### What you have to do
Reproduce the data word for word from the line containing "Which category has" through the end of the data, inclusive. Omit the pictures.

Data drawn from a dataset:

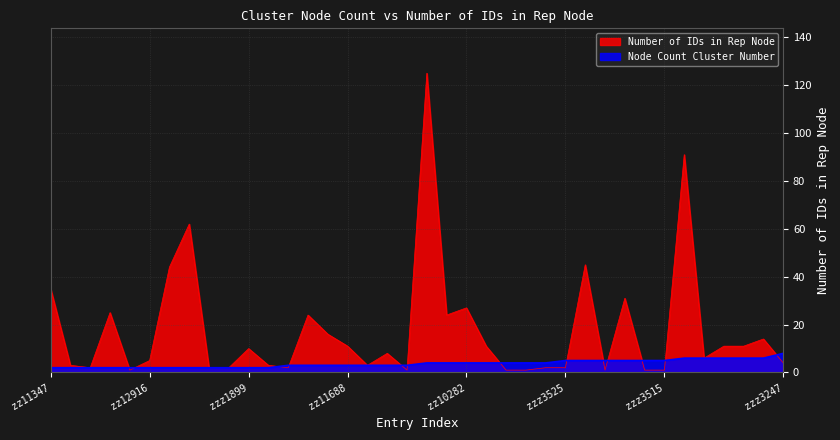

What is the sum of the Number.of.IDs.in.Rep.Node values at zz11347 and zzz3515?

36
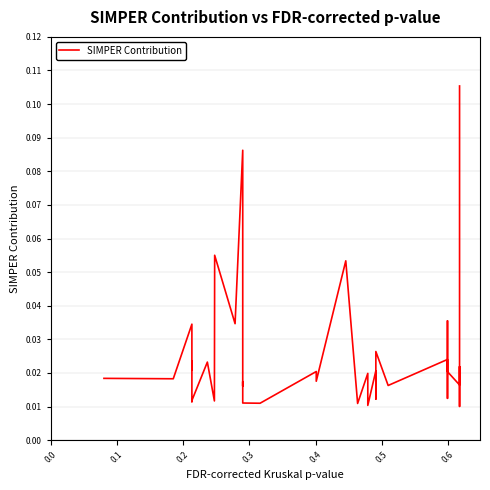

What is the difference between the maximum and minimum values?

0.1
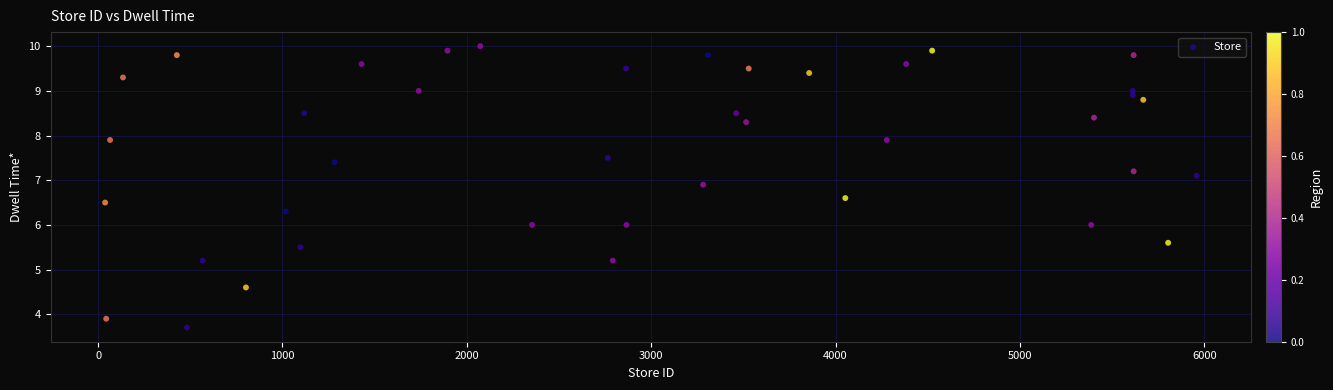

What is the range of Y values (max minus min)?

6.3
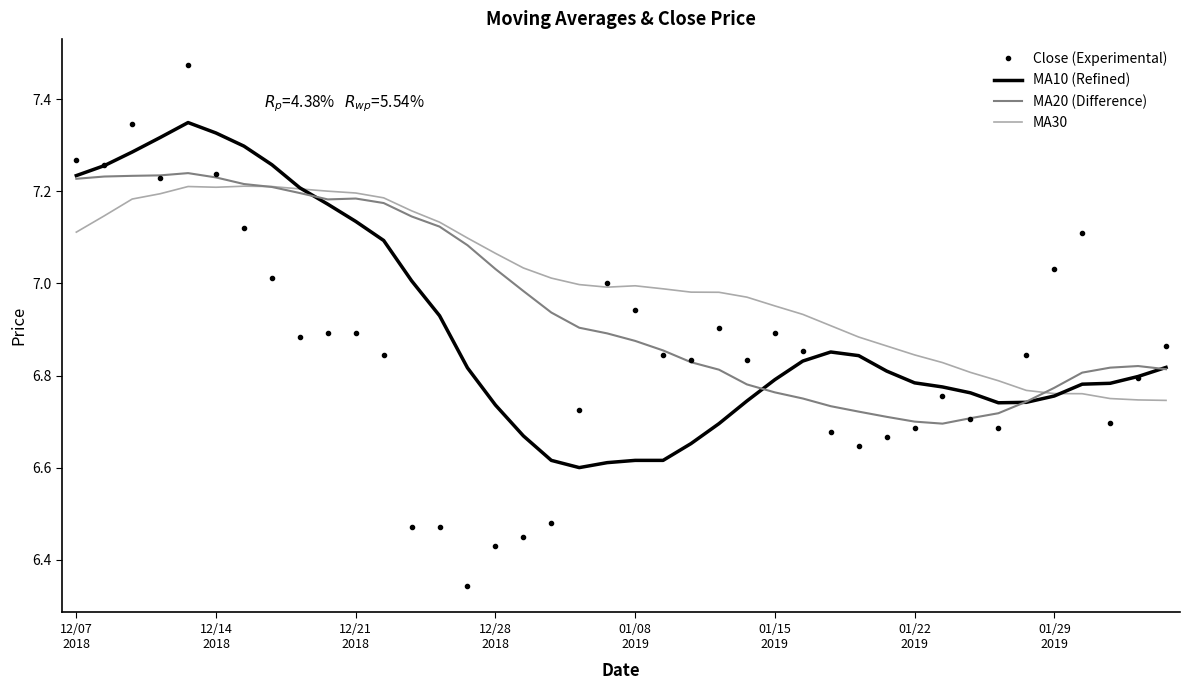

Which series has the largest total across all categories?

MA30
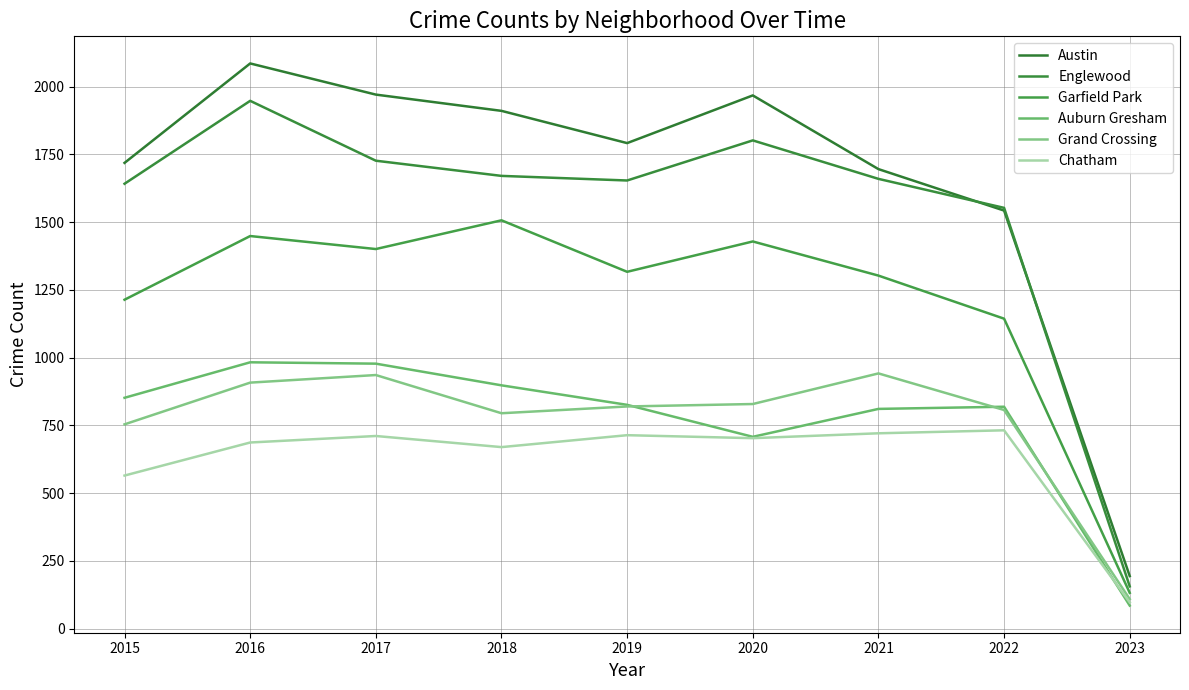

Which category has the highest value in the Englewood series?

2016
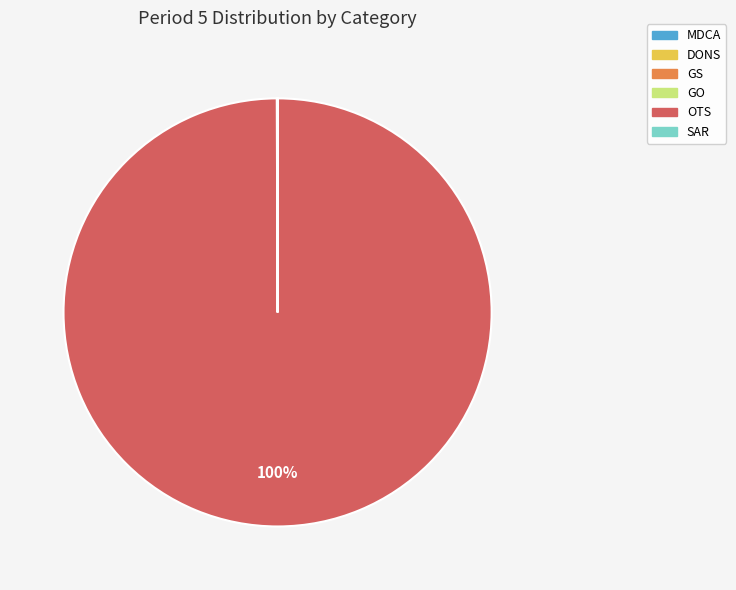

To the nearest percent, what is the average slice percentage?

17%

### Answer
Which category has the highest value in the Englewood series?

2016

To the nearest percent, what is the average slice percentage?

17%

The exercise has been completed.